One of the wonders of literature is the writing artist’s ability to detach himself from his surrounding reality, in order to apply his craft through the invention of an autonomous space created in the rhythm and aroma of his personal language. In this manner Adi Sorek operates in the literary fantasy “Architect in the Square”: she places in front of us an imaginary creature—a sallow architect—whose creation is built in the rhythm of his paces and his imagination.
However, the act of inventing the space—a type of square or garden—is planned in a process opposite to the conventional architectural process: instead of the architect first building a miniature model of the space he dreams of erecting in the future, here the garden undergoes a metamorphosis and is built in real size, in real time. Moreover, it is the architect’s own scale that changes and diminishes, in order to view the garden from a different perspective: from the perspective of Kafka’s insect. Suddenly the trees, the tiles, the colors all turn into rare objects. The new garden is ‘Wunderkammer’—a magical space that takes on an unexpected beauty due to the personal view of the observer, the architect, the reader.
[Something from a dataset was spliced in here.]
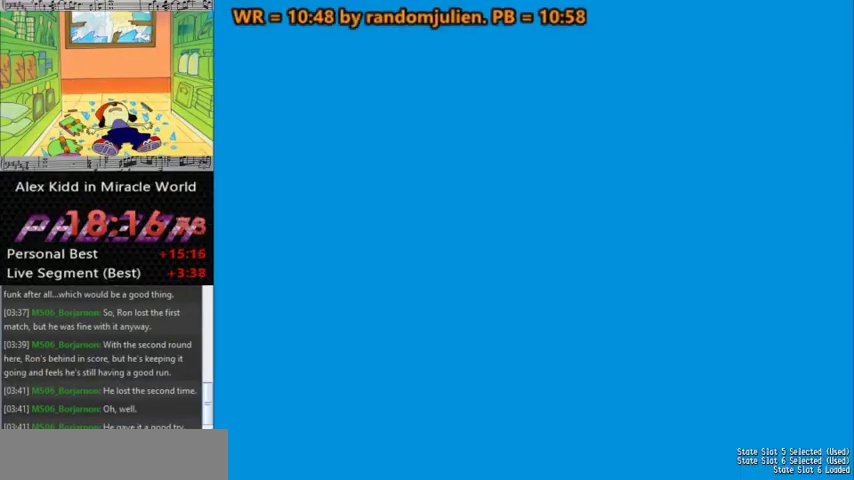
{"keys": [], "events": []}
The architect in the square wanders “free” of all algorithmic weight, free of all purpose. He imagines and meets prickly pear bushes, colorful places and the voice of Umm Kulthum, but not for any defined purpose. Like des Esseintes, Joris-Karl Huysmans’ iconic literary character from his book “Against the Grain”, the odd architect we encounter in Sorek’s story engulfs himself in a space built according to personal components, with the desire to move inside the text—the garden—which is but an esthetic act born, breathing and ending in the boundaries determined by the author’s game of words.